Can We Agree to Disagree?
It is also unclear how the United States and NATO would ultimately respond to a Russian invasion, should one occur. The Biden administration has signaled that overwhelming sanctions are a likely reaction to an overt Russian invasion of Ukraine but also that large numbers of U.S. boots will not be deployed to Ukrainian ground. Putin appears willing to absorb economic retaliation and risk war to halt the eastward expansion of NATO. The irony, of course, is that Russian annexation of Crimea and de facto control over the Donbass has pushed the rest of Ukraine toward the West. Putin now appears to be willing to salvage his losing gray zone strategy by gambling on open warfare.
The silver lining to the gray zone is that it reveals the limits of commitment on all sides. Clarity on the Russian side helps to explain the escalation of the crisis, but clarity on the side of the United States and its partners helps to explain the limits of Russian influence. The diplomatic challenge, as always, is to avoid overcommitment in the intermediate areas of declining political interests. In this case, Russia is demanding a halt to NATO expansion in a region where it is not in NATO’s interest to expand. Because Russian escalation in Ukraine is a symptom of relative weakness, the United States and its allies are simultaneously strong enough to reassure Russia about the future of Ukraine and deter further aggression beyond it.
As Putin threatens war and makes demands, the United States and NATO look for off-ramps. Although Putin’s public demands for unconditional guarantees from NATO and the redeployment of its forces have been met with scorn, private discussions with the Biden administration are ongoing. While a public U.S. commitment to end eastward expansion of the NATO alliance is probably not in the cards, a quiet agreement to not move forward on formal accession for Ukraine might be viable. De facto neutrality and autonomy for Ukraine may not be every state’s first preference, but it is preferable to war. The eruption of civil unrest in Kazakhstan and the Russian-led peacekeeping intervention there may even provide a face-saving distraction to enable compromise on Ukraine.

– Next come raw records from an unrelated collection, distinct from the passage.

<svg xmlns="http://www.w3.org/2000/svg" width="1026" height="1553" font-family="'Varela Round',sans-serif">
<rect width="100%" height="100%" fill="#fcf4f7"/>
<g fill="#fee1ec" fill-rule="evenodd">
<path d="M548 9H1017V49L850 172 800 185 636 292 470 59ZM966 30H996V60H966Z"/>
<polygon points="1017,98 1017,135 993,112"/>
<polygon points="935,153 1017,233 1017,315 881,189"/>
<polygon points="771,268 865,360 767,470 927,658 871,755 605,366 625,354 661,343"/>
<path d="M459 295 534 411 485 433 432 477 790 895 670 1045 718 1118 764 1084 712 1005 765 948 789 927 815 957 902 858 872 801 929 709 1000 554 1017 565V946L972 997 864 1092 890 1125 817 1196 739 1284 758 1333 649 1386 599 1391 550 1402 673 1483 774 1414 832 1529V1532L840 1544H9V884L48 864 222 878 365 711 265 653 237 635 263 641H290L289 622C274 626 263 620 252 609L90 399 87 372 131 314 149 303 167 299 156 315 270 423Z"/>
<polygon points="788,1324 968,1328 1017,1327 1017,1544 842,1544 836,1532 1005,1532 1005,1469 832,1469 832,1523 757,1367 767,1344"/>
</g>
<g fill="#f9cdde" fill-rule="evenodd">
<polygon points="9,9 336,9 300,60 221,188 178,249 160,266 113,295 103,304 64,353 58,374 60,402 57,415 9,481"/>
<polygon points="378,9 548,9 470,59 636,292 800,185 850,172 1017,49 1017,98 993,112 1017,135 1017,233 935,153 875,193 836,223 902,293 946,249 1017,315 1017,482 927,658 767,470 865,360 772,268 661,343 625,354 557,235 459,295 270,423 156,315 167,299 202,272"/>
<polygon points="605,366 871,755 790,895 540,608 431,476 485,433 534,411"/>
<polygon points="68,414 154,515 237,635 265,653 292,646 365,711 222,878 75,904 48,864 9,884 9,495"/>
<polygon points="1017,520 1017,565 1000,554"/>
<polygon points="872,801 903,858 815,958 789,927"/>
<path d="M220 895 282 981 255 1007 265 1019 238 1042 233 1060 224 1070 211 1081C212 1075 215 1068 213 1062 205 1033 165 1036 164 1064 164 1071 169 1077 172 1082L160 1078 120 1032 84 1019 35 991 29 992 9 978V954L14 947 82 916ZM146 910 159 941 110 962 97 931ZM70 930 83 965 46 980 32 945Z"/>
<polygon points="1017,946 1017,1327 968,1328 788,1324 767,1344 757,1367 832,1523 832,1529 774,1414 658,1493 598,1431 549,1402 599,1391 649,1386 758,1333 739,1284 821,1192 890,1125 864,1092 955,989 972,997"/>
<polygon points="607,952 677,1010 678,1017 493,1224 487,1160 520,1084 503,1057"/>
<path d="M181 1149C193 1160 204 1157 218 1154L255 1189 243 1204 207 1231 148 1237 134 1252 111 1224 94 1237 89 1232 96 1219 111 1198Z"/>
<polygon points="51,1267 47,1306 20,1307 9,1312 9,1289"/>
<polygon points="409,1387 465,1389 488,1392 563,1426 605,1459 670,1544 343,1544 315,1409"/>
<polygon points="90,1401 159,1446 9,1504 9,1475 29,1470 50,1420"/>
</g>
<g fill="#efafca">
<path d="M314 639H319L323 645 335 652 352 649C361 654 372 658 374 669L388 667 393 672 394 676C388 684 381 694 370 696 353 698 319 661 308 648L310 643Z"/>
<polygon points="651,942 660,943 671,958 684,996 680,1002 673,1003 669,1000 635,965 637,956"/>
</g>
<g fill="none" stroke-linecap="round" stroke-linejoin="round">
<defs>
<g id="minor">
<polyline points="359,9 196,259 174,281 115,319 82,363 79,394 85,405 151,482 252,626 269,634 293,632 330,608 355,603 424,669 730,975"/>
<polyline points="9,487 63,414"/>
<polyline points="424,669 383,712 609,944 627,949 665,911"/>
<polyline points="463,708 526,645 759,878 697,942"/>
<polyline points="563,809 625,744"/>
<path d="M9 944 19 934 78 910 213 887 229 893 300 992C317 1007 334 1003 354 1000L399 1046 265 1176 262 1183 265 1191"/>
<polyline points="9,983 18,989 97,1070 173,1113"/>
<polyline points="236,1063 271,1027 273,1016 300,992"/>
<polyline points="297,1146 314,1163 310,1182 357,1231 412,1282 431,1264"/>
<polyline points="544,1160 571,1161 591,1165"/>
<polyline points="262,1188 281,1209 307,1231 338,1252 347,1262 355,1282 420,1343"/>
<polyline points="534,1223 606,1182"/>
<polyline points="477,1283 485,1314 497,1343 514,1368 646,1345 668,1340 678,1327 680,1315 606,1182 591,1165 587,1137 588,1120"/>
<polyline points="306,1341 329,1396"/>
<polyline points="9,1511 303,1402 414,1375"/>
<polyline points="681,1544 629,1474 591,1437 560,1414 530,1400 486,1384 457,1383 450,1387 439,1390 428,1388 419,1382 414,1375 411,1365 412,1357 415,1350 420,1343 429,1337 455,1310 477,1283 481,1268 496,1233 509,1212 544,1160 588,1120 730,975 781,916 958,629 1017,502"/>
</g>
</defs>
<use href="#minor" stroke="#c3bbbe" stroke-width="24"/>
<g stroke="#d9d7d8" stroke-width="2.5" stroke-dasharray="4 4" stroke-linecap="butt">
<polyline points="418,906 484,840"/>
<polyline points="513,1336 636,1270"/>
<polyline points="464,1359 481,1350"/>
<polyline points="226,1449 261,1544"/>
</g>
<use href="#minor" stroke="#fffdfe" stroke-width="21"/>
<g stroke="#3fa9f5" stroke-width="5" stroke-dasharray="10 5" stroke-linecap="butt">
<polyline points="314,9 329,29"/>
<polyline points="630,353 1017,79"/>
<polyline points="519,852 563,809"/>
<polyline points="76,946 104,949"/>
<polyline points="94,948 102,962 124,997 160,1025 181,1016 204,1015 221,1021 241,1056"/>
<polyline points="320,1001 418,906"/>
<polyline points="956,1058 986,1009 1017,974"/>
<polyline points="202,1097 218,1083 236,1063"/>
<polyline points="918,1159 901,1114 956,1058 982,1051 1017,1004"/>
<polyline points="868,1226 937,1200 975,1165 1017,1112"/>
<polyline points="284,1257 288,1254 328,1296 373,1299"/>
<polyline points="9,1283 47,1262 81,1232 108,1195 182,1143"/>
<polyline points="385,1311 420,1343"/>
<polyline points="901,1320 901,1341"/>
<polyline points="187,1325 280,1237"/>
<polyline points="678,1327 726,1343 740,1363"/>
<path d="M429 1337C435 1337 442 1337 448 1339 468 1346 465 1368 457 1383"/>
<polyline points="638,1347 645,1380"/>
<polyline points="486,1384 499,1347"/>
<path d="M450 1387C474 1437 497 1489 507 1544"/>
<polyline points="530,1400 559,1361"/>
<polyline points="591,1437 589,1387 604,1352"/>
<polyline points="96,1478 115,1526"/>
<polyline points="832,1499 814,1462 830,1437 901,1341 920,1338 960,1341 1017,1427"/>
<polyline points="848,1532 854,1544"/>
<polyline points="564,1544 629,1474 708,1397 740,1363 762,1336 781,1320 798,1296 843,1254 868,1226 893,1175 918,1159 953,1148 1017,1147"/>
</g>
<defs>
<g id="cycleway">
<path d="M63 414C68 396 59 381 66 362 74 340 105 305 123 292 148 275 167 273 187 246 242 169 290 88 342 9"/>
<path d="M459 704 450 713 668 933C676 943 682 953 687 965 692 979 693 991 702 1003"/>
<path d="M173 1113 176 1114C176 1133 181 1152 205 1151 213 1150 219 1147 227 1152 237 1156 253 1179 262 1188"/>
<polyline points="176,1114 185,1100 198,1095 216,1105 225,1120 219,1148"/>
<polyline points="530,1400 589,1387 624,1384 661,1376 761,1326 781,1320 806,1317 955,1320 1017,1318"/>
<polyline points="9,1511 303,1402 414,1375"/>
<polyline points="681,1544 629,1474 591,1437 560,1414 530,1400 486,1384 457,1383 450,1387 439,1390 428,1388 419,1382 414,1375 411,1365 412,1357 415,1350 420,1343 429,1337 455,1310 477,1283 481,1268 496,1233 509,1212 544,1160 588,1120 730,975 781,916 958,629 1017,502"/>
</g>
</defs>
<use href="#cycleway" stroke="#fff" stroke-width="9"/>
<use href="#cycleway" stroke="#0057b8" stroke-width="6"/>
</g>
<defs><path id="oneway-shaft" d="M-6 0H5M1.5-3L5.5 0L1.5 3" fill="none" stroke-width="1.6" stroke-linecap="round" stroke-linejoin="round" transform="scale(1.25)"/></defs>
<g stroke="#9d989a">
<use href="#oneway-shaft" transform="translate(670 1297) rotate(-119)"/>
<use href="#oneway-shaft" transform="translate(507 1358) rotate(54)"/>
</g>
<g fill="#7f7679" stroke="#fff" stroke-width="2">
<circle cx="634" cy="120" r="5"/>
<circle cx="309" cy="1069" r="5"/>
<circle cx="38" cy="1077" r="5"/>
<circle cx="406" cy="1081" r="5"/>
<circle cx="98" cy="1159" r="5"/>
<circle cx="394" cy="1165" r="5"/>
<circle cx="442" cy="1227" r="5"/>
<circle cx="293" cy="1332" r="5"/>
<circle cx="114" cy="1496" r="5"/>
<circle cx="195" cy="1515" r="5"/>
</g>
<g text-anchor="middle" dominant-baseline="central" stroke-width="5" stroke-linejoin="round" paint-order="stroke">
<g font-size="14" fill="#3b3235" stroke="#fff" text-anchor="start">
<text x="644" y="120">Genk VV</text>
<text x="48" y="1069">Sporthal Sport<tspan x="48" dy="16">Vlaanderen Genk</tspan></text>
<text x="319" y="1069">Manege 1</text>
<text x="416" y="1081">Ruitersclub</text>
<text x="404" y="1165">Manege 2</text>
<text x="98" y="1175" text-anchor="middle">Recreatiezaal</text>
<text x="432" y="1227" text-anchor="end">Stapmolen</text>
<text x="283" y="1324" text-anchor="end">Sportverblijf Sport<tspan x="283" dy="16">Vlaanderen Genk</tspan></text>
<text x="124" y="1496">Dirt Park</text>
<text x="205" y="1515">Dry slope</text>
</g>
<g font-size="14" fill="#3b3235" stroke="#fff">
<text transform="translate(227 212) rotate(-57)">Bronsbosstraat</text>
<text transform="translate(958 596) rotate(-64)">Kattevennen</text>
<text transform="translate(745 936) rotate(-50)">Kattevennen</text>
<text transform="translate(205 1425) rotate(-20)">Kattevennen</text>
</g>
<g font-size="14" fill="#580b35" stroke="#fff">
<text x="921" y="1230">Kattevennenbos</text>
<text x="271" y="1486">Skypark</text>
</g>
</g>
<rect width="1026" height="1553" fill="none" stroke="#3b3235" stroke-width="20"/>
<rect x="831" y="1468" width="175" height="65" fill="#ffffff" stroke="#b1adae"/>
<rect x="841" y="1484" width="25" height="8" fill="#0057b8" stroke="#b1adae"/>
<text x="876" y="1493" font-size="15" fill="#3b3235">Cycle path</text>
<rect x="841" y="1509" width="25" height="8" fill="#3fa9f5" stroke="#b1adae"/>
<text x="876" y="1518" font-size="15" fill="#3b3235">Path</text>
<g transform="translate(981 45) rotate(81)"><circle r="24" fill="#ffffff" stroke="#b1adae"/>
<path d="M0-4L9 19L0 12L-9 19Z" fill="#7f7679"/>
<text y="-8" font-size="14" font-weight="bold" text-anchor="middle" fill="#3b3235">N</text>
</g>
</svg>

But the basic problem remains. Gray zone tactics on the border of Russia have not worked, and posturing has not resulted in the kinds of concessions Putin can brag about at home or abroad. The political problem for him at this point is that the concessions he needs from the United States to justify drawing down Russian forces must be tangible, especially in light of his very public efforts to mobilize Russian public opinion. De facto neutrality for Ukraine would achieve his nominal objectives, for the time being, but Putin will have no piece of paper or public declaration from Washington to show for his brinkmanship. Even more disconcerting for Moscow, Kyiv will continue its reorientation to the West, and gray zone conflict will continue indefinitely.
Putin may be able to snatch compromise from the jaws of quagmire. Yet, he may also be forced to fight by his own decision to escalate Russian coercive diplomacy by mobilizing the same forces that make invasion more feasible. Whereas gray zone conflict is attractive in lieu of war, war becomes more likely in a brinkmanship contest due to path dependence and uncertainty. A limited war might enable Putin to save face, but even limited wars must run some risk of turning into larger cataclysms. It would not be the first time that nations found themselves involved in a conflict that, ex ante, they seemed intent on avoiding.